[ Buyer’s guide · 2026 ]

Private AI for law firms, without the gamble.

A plain-language guide to what private AI does for a law firm, where it runs, how your data stays yours under Loi 25, what it costs, and how to buy it, written for partners and IT directors, not engineers.

[ Contents ]

01Why now 02What it is 03Who it’s for 04Where it runs 05What it does 06Your data & Loi 25 07Security & governance 08How it’s built 09Deployment & timeline 10Hardware sizing 11What it costs 12The business case 13How it compares 14Procurement & IP 15Support & continuity 16What it doesn’t do 17Common questions 18Glossary

[ 01 · Why now ]

The AI is already in your firm. The question is whether you can see it.

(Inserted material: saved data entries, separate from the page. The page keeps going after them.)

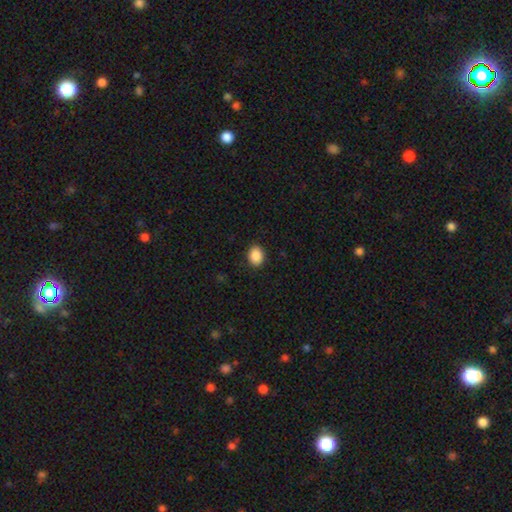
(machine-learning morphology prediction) This is clearly a smooth galaxy (89%). How rounded: possibly in between (53%). Merging: clearly none (90%).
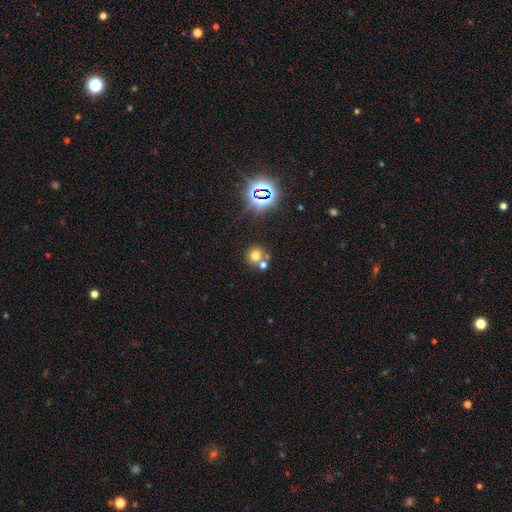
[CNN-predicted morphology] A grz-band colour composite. It shows a smooth galaxy with no disk features (68%) that is round (90%). Merging: none (58%).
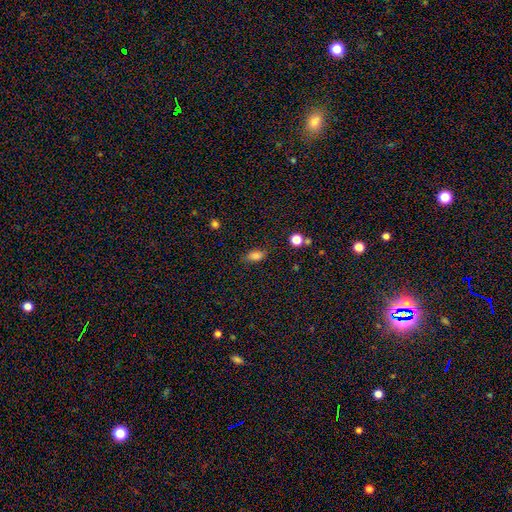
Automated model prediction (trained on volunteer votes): This is clearly a smooth galaxy (81%). How rounded: clearly in between (85%). Merging: likely none (79%).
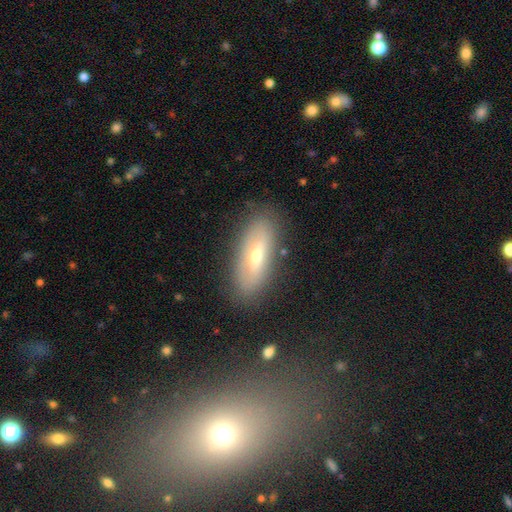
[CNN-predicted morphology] A smooth galaxy with no disk features (47%). Merging: none (83%).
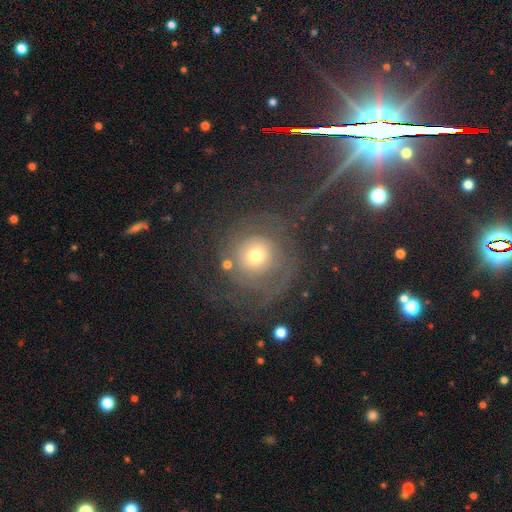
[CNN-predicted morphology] This is likely a featured or disk galaxy (62%). It is clearly not viewed edge-on (97%). Bar: clearly no (83%). Spiral arm pattern: likely yes (75%). Central bulge: possibly moderate (60%). Merging: likely none (65%).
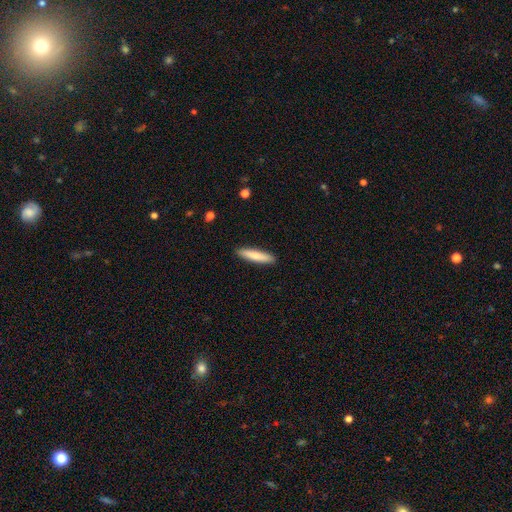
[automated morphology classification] Smooth or featured? smooth (79%)
How rounded? cigar-shaped (86%)
Merging? none (91%)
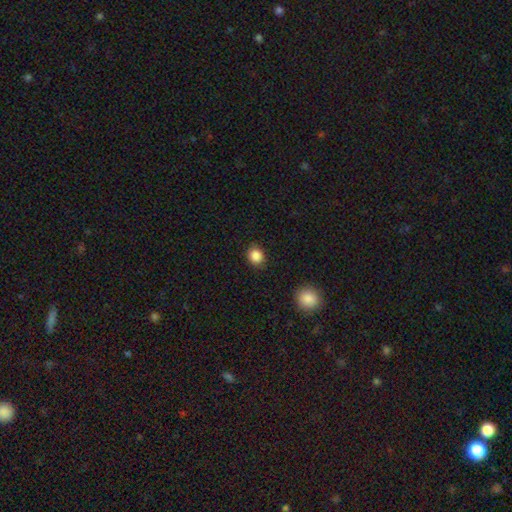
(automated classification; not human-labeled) Smooth or featured: smooth — 87% (star or artifact — 10%)
How rounded: round — 74% (in between — 25%)
Merging: none — 88% (minor disturbance — 8%)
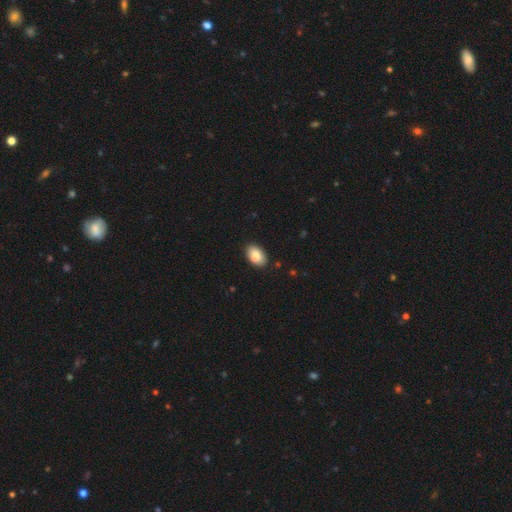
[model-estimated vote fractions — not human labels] Smooth or featured: smooth — 88% (star or artifact — 7%)
How rounded: in between — 92% (round — 7%)
Merging: none — 87% (minor disturbance — 10%)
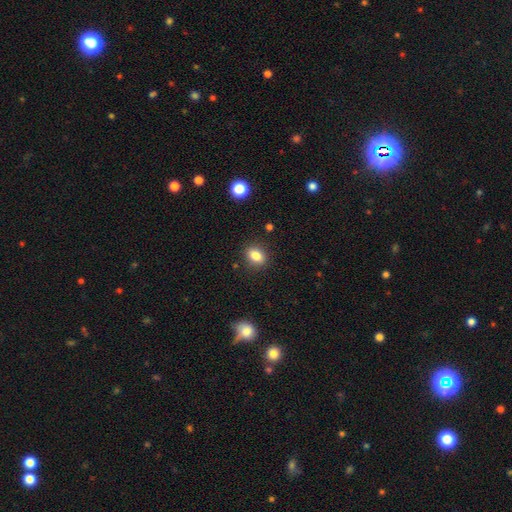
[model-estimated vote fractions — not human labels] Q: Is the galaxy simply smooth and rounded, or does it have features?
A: smooth — 85%.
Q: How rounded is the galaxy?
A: in between — 68%.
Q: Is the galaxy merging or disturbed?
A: none — 87%.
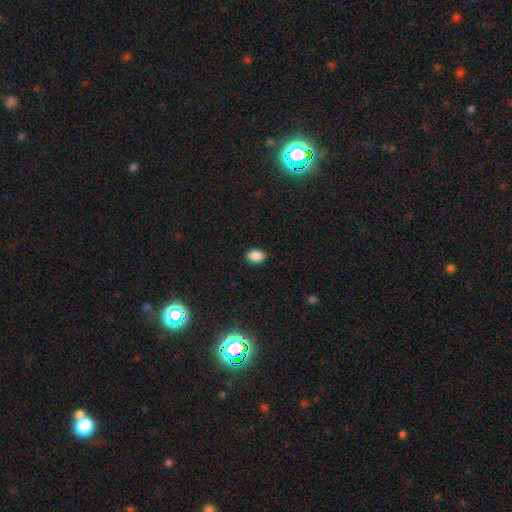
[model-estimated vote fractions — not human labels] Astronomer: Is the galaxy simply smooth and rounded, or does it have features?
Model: smooth — 88%.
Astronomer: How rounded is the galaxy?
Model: in between — 86%.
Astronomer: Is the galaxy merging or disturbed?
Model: none — 89%.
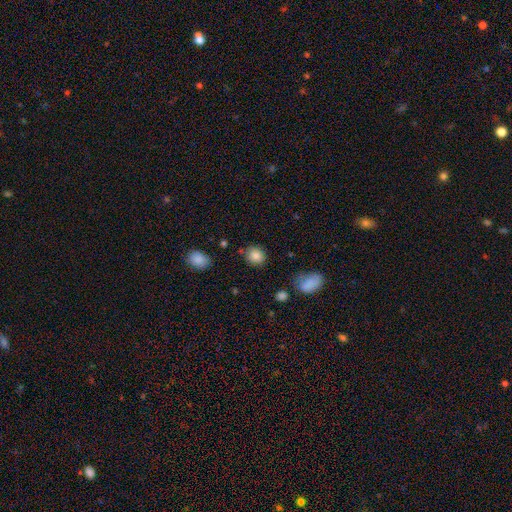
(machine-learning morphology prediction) Smooth or featured?
  - smooth: 85% *
  - star or artifact: 9%
  - featured or disk: 5%
How rounded?
  - round: 74% *
  - in between: 25%
  - cigar-shaped: 1%
Merging?
  - none: 81% *
  - minor disturbance: 13%
  - major disturbance: 4%
  - merger: 3%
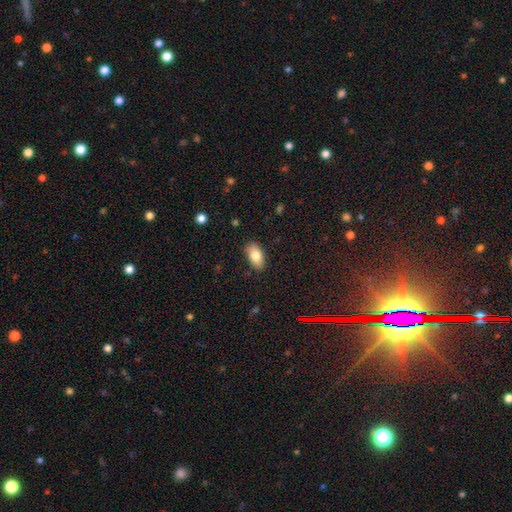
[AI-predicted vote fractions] The model was most divided on "smooth or featured": smooth: 80%, featured or disk: 12%, star or artifact: 7%. More confident: how rounded — in between (92%); merging — none (86%).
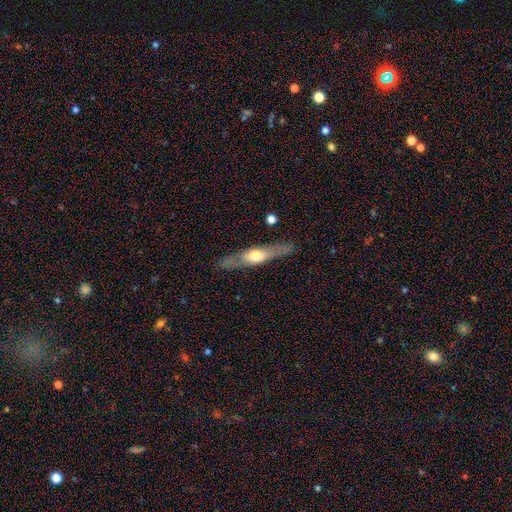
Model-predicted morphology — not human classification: This appears to be a featured or disk galaxy (58%) viewed edge-on (83%). Merging: none (82%).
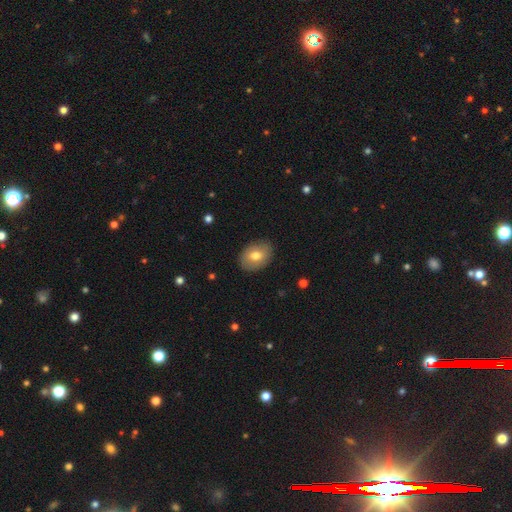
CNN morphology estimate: Overall: smooth (72%). How rounded: in between (74%). Merging: none (86%).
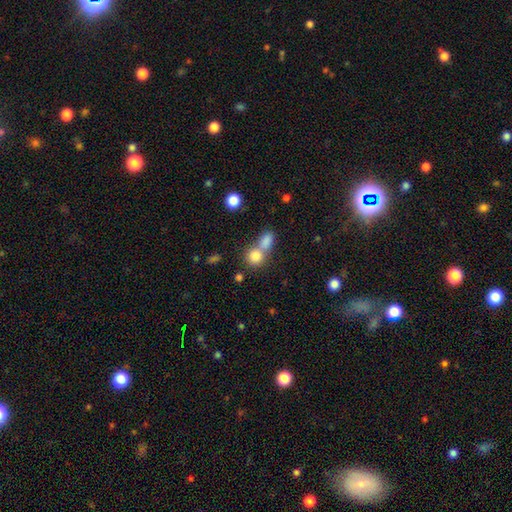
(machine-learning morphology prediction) A smooth galaxy with no disk features (82%) that is round (75%). Merging: merger (51%).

Your associates are already pasting client matters into public AI tools after hours, because the policy says no but the tool in front of them says yes. That is the exposure a private AI removes: it gives lawyers an AI they prefer, on infrastructure you control, with a record of every question.

$10M

or 2% of worldwide turnover, the maximum administrative penalty under Loi 25.

Shadow AI

Most lawyers already use public AI, usually in browser tabs the firm can’t see, log, or govern.

Client audits

Corporate clients now send AI & data-security questionnaires before they send work.

[ 02 · What it is ]

We sell the platform and the AI layer, not the hardware.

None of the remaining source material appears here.